Certainly when Tejada hit a benign-seeming base hit down the right-field line in the second inning, he did not anticipate what would happen next: Brown, who was sprinting in to make a play on the ball, whiffed on it altogether. As the ball scooted under Brown's glove and trickled behind him, the Phillies outfielder kept running toward the wall, unable to arrest his momentum. He flipped head-over-heels onto the concrete as Tejada raced around the bases in 16.5 seconds, according to Statcast™.
Statcast™ also tracked Tejada's hit at 74.5 mph off the bat, the softest homer in the Majors this season.
"Maybe of all-time," Johnson said, chuckling. "I was really happy for Ruben. The guy's been hitting the ball as hard as anybody."
In limited time this year, Tejada has submitted his best batting average (.257), on-base percentage (.336) and slugging (.350) marks in three years, despite losing most of his regular playing time to Wilmer Flores. As the best defensive shortstop on the roster, Tejada will also continue to have a role going forward into October.

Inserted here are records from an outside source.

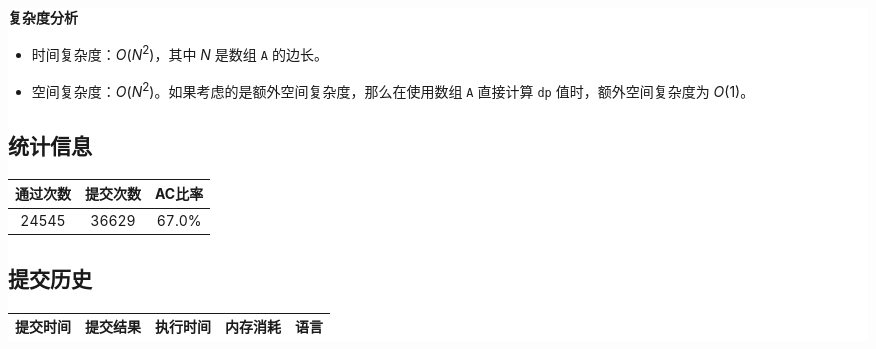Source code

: **复杂度分析**

* 时间复杂度：$O(N^2)$，其中 $N$ 是数组 `A` 的边长。

* 空间复杂度：$O(N^2)$。如果考虑的是额外空间复杂度，那么在使用数组 `A` 直接计算 `dp` 值时，额外空间复杂度为 $O(1)$。

## 统计信息
| 通过次数 | 提交次数 | AC比率 |
| :------: | :------: | :------: |
|    24545    |    36629    |   67.0%   |

## 提交历史
| 提交时间 | 提交结果 | 执行时间 |  内存消耗  | 语言 |
| :------: | :------: | :------: | :--------: | :--------: |
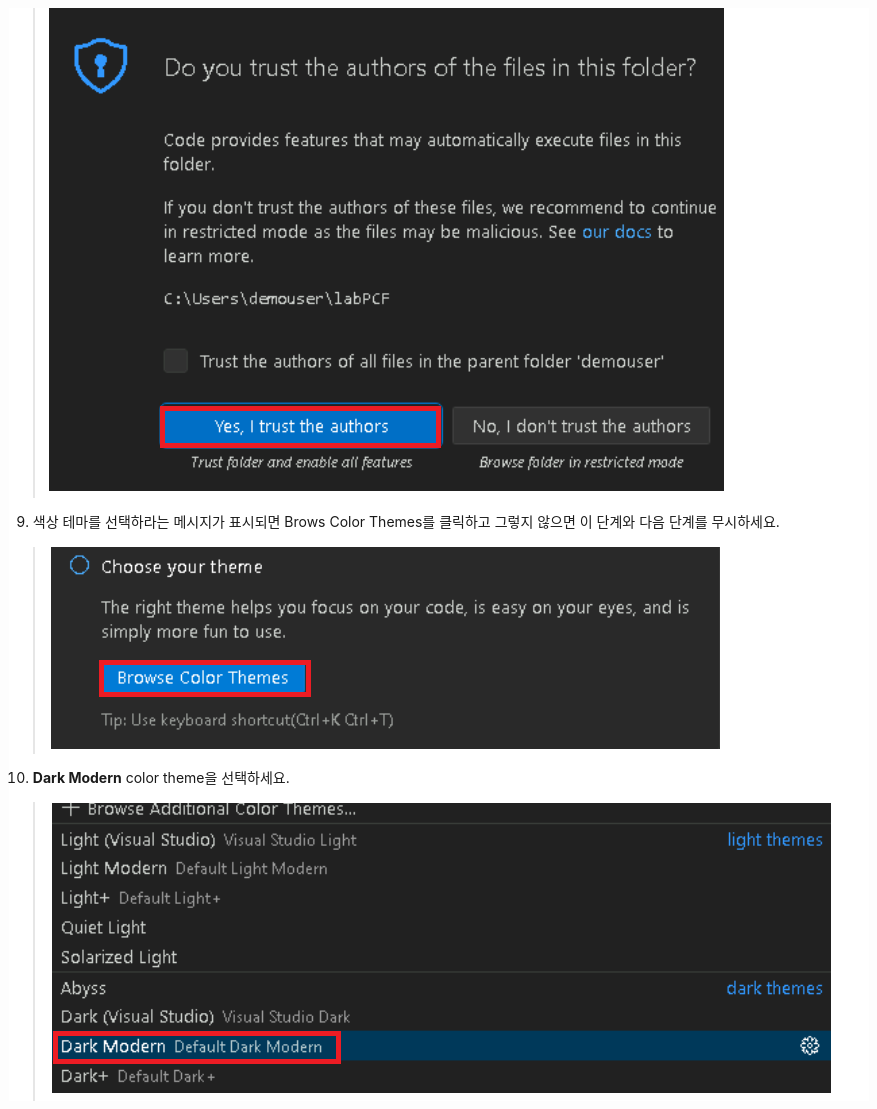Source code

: > ![](./media/image25.png)

9.  색상 테마를 선택하라는 메시지가 표시되면 Brows Color Themes를
    클릭하고 그렇지 않으면 이 단계와 다음 단계를 무시하세요.

> ![](./media/image26.png)

10. **Dark Modern** color theme을 선택하세요.

> ![](./media/image27.png)
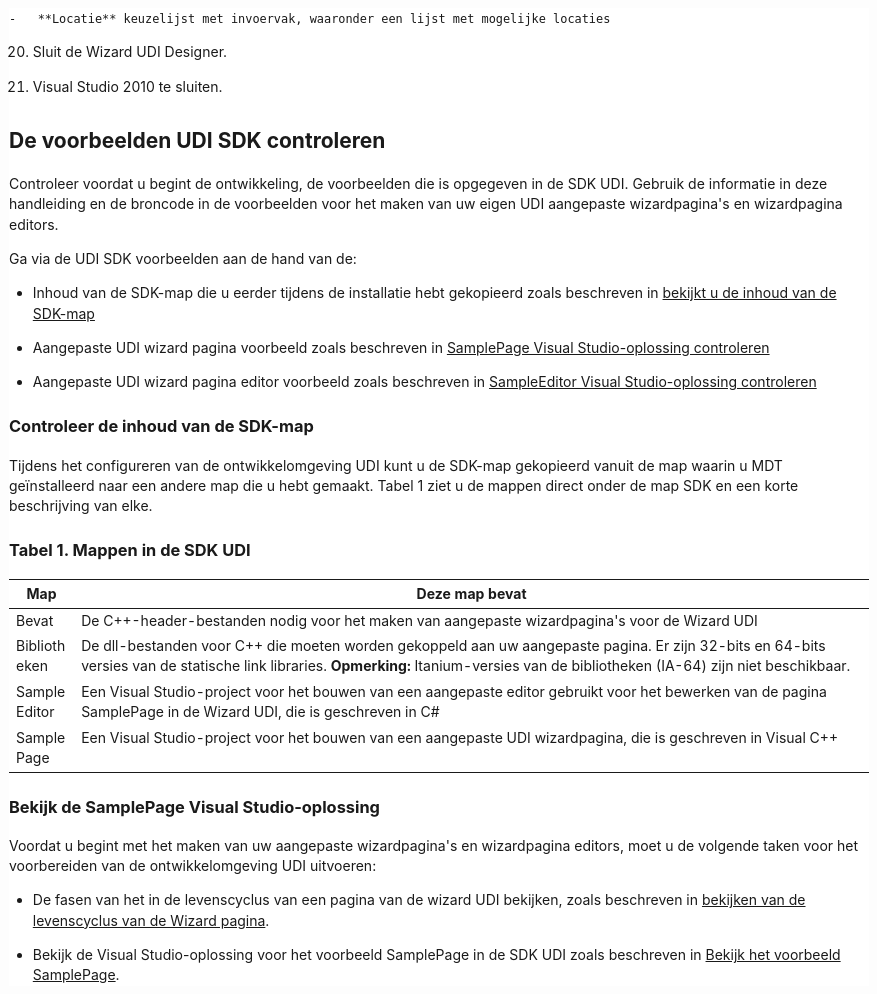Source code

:     -   **Locatie** keuzelijst met invoervak, waaronder een lijst met mogelijke locaties  

20. Sluit de Wizard UDI Designer.  

21. Visual Studio 2010 te sluiten.  

## <a name="reviewing-the-udi-sdk-examples"></a>De voorbeelden UDI SDK controleren  
 Controleer voordat u begint de ontwikkeling, de voorbeelden die is opgegeven in de SDK UDI. Gebruik de informatie in deze handleiding en de broncode in de voorbeelden voor het maken van uw eigen UDI aangepaste wizardpagina's en wizardpagina editors.  

 Ga via de UDI SDK voorbeelden aan de hand van de:  

-   Inhoud van de SDK-map die u eerder tijdens de installatie hebt gekopieerd zoals beschreven in [bekijkt u de inhoud van de SDK-map](#ReviewContentsofSDKFolder)  

-   Aangepaste UDI wizard pagina voorbeeld zoals beschreven in [SamplePage Visual Studio-oplossing controleren](#ReviewSamplePageVisualStudioSolution)  

-   Aangepaste UDI wizard pagina editor voorbeeld zoals beschreven in [SampleEditor Visual Studio-oplossing controleren](#ReviewSampleEditorVisualStudioSolution)  

###  <a name="ReviewContentsofSDKFolder"></a>Controleer de inhoud van de SDK-map  
 Tijdens het configureren van de ontwikkelomgeving UDI kunt u de SDK-map gekopieerd vanuit de map waarin u MDT geïnstalleerd naar een andere map die u hebt gemaakt. Tabel 1 ziet u de mappen direct onder de map SDK en een korte beschrijving van elke.  

### <a name="table-1-folders-in-the-udi-sdk"></a>Tabel 1. Mappen in de SDK UDI  

|**Map**|**Deze map bevat**|  
|-|-|  
|Bevat|De C++-header-bestanden nodig voor het maken van aangepaste wizardpagina's voor de Wizard UDI|  
|Bibliotheken|De dll-bestanden voor C++ die moeten worden gekoppeld aan uw aangepaste pagina. Er zijn 32-bits en 64-bits versies van de statische link libraries. **Opmerking:**  Itanium-versies van de bibliotheken (IA-64) zijn niet beschikbaar.|  
|SampleEditor|Een Visual Studio-project voor het bouwen van een aangepaste editor gebruikt voor het bewerken van de pagina SamplePage in de Wizard UDI, die is geschreven in C#|  
|SamplePage|Een Visual Studio-project voor het bouwen van een aangepaste UDI wizardpagina, die is geschreven in Visual C++|  

###  <a name="ReviewSamplePageVisualStudioSolution"></a>Bekijk de SamplePage Visual Studio-oplossing  
 Voordat u begint met het maken van uw aangepaste wizardpagina's en wizardpagina editors, moet u de volgende taken voor het voorbereiden van de ontwikkelomgeving UDI uitvoeren:  

-   De fasen van het in de levenscyclus van een pagina van de wizard UDI bekijken, zoals beschreven in [bekijken van de levenscyclus van de Wizard pagina](#ReviewWizardPageLifeCycle).  

-   Bekijk de Visual Studio-oplossing voor het voorbeeld SamplePage in de SDK UDI zoals beschreven in [Bekijk het voorbeeld SamplePage](#ReviewSamplePageExample).  
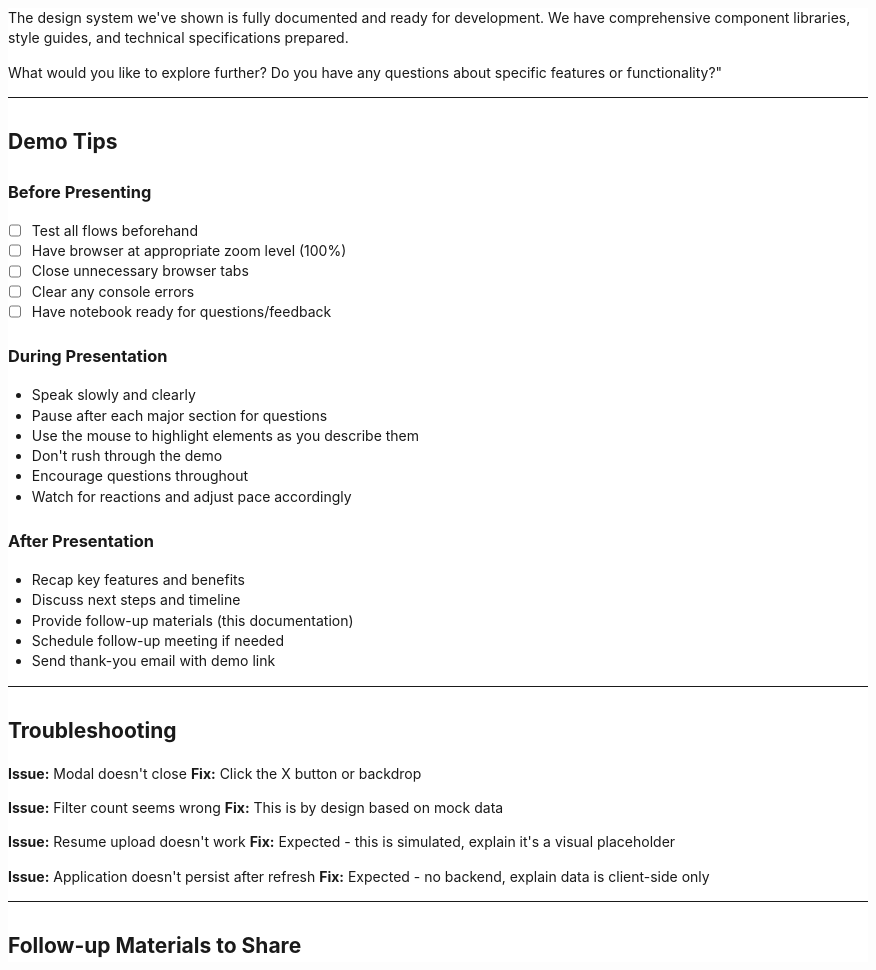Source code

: The design system we've shown is fully documented and ready for development. We have comprehensive component libraries, style guides, and technical specifications prepared.

What would you like to explore further? Do you have any questions about specific features or functionality?"

---

## Demo Tips

### Before Presenting
- [ ] Test all flows beforehand
- [ ] Have browser at appropriate zoom level (100%)
- [ ] Close unnecessary browser tabs
- [ ] Clear any console errors
- [ ] Have notebook ready for questions/feedback

### During Presentation
- Speak slowly and clearly
- Pause after each major section for questions
- Use the mouse to highlight elements as you describe them
- Don't rush through the demo
- Encourage questions throughout
- Watch for reactions and adjust pace accordingly

### After Presentation
- Recap key features and benefits
- Discuss next steps and timeline
- Provide follow-up materials (this documentation)
- Schedule follow-up meeting if needed
- Send thank-you email with demo link

---

## Troubleshooting

**Issue:** Modal doesn't close
**Fix:** Click the X button or backdrop

**Issue:** Filter count seems wrong
**Fix:** This is by design based on mock data

**Issue:** Resume upload doesn't work
**Fix:** Expected - this is simulated, explain it's a visual placeholder

**Issue:** Application doesn't persist after refresh
**Fix:** Expected - no backend, explain data is client-side only

---

## Follow-up Materials to Share
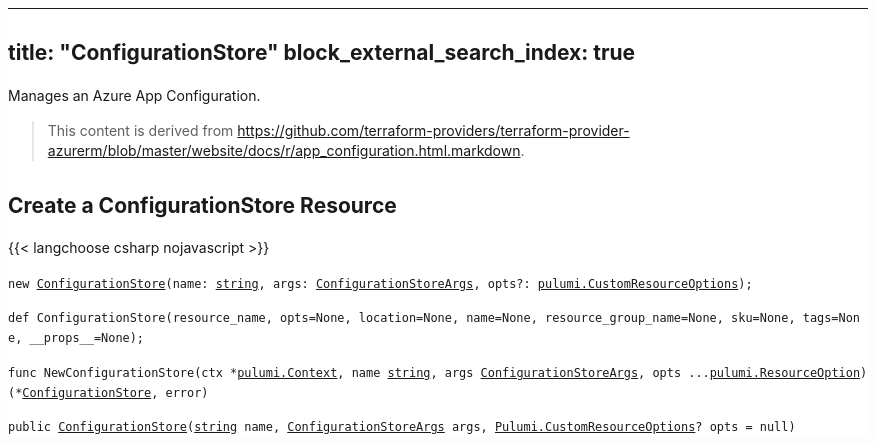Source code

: 
---
title: "ConfigurationStore"
block_external_search_index: true
---
<style>
table td p { margin-top: 0; margin-bottom: 0; }
</style>

Manages an Azure App Configuration.

> This content is derived from https://github.com/terraform-providers/terraform-provider-azurerm/blob/master/website/docs/r/app_configuration.html.markdown.



## Create a ConfigurationStore Resource

{{< langchoose csharp nojavascript >}}

<div class="highlight"><pre class="chroma"><code class="language-typescript" data-lang="typescript"><span class="k">new </span><span class="nx"><a href="/docs/reference/pkg/nodejs/pulumi/azure/appconfiguration/#ConfigurationStore">ConfigurationStore</a></span><span class="p">(</span><span class="nx">name</span>: <span class="nx"><a href="https://developer.mozilla.org/en-US/docs/Web/JavaScript/Reference/Global_Objects/string">string</a></span><span class="p">, </span><span class="nx">args</span>: <span class="nx"><a href="/docs/reference/pkg/nodejs/pulumi/azure/appconfiguration/#ConfigurationStoreArgs">ConfigurationStoreArgs</a></span><span class="p">, </span><span class="nx">opts</span>?: <span class="nx"><a href="/docs/reference/pkg/nodejs/pulumi/pulumi/pulumi/#CustomResourceOptions">pulumi.CustomResourceOptions</a></span><span class="p">);</span></code></pre></div>

<div class="highlight"><pre class="chroma"><code class="language-python" data-lang="python"><span class="k">def </span><span class="nf">ConfigurationStore</span><span class="p">(resource_name, opts=None, </span>location=None<span class="p">, </span>name=None<span class="p">, </span>resource_group_name=None<span class="p">, </span>sku=None<span class="p">, </span>tags=None<span class="p">, __props__=None);</span></code></pre></div>

<div class="highlight"><pre class="chroma"><code class="language-go" data-lang="go"><span class="k">func </span>NewConfigurationStore<span class="p">(</span><span class="nx">ctx</span> *<span class="nx"><a href="https://pkg.go.dev/github.com/pulumi/pulumi/sdk/go/pulumi?tab=doc#Context">pulumi.Context</a></span><span class="p">, </span><span class="nx">name</span> <span class="nx"><a href="https://golang.org/pkg/builtin/#string">string</a></span><span class="p">, </span><span class="nx">args</span> <span class="nx"><a href="https://pkg.go.dev/github.com/pulumi/pulumi-azure/sdk/go/azure/appconfiguration?tab=doc#ConfigurationStoreArgs">ConfigurationStoreArgs</a></span><span class="p">, </span><span class="nx">opts</span> ...<span class="nx"><a href="https://pkg.go.dev/github.com/pulumi/pulumi/sdk/go/pulumi?tab=doc#ResourceOption">pulumi.ResourceOption</a></span><span class="p">) (*<span class="nx"><a href="https://pkg.go.dev/github.com/pulumi/pulumi-azure/sdk/go/azure/appconfiguration?tab=doc#ConfigurationStore">ConfigurationStore</a></span>, error)</span></code></pre></div>

<div class="highlight"><pre class="chroma"><code class="language-csharp" data-lang="csharp"><span class="k">public </span><span class="nx"><a href="/docs/reference/pkg/dotnet/Pulumi.Azure/Pulumi.Azure.Appconfiguration.ConfigurationStore.html">ConfigurationStore</a></span><span class="p">(</span><span class="nx"><a href="https://docs.microsoft.com/en-us/dotnet/csharp/language-reference/builtin-types/built-in-types">string</a></span> <span class="nx">name<span class="p">, </span><span class="nx"><a href="/docs/reference/pkg/dotnet/Pulumi.Azure/Pulumi.Azure.Appconfiguration.ConfigurationStoreArgs.html">ConfigurationStoreArgs</a></span> <span class="nx">args<span class="p">, </span><span class="nx"><a href="/docs/reference/pkg/dotnet/Pulumi/Pulumi.CustomResourceOptions.html">Pulumi.CustomResourceOptions</a></span>? <span class="nx">opts = null<span class="p">)</span></code></pre></div>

"He's a good player," manager Terry Collins said. "I wish I had an explanation for why the last couple of years have gone the way they have for him. I don't. He's a tough at-bat. He'll take a single. He has enough power to be a little bit dangerous. He has a tremendous arm. He has good hands. He has all the tools, but we got to get him to where he really wants to be out there. Right now, he wants to be out there."
At the least, Tejada now has a small place in history. His inside-the-park home run was the Mets' first since Angel Pagan hit one May 19, 2010, against the Nationals. Pagan also started a triple play on defense that same day.
As for Brown, who remained in the game for two more innings before departing, any concussion he may have suffered should become clear via testing back in Philadelphia. Phillies interim manager Pete Mackanin mostly bemoaned the fact that Brown did not slide in pursuit of the baseball, which would have prevented his momentum from taking him to the wall.
"He made a good effort to try to catch it," Mackanin said, "then he got to the point where it was a little bit too late and he had no choice."